:: Listed entries
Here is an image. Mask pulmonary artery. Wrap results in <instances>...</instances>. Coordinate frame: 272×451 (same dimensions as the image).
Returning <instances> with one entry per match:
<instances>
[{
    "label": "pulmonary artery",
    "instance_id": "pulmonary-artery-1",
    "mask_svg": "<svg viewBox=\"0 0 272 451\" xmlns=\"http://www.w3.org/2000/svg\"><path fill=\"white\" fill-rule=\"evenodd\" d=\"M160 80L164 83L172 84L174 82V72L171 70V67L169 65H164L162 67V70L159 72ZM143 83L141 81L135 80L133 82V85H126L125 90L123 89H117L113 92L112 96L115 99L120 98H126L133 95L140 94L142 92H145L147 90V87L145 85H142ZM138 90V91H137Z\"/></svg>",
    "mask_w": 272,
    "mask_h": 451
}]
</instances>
::::
Required work
Copy every record above word for word, leaving nothing out and changing nothing.

Expected output
Here is an image. Mask pulmonary artery. Wrap results in <instances>...</instances>. Coordinate frame: 272×451 (same dimensions as the image).
Returning <instances> with one entry per match:
<instances>
[{
    "label": "pulmonary artery",
    "instance_id": "pulmonary-artery-1",
    "mask_svg": "<svg viewBox=\"0 0 272 451\" xmlns=\"http://www.w3.org/2000/svg\"><path fill=\"white\" fill-rule=\"evenodd\" d=\"M160 80L164 83L172 84L174 82V72L171 70V67L169 65H164L162 67V70L159 72ZM143 83L141 81L135 80L133 82V85H126L125 90L123 89H117L113 92L112 96L115 99L120 98H126L133 95L140 94L142 92H145L147 90V87L145 85H142ZM138 90V91H137Z\"/></svg>",
    "mask_w": 272,
    "mask_h": 451
}]
</instances>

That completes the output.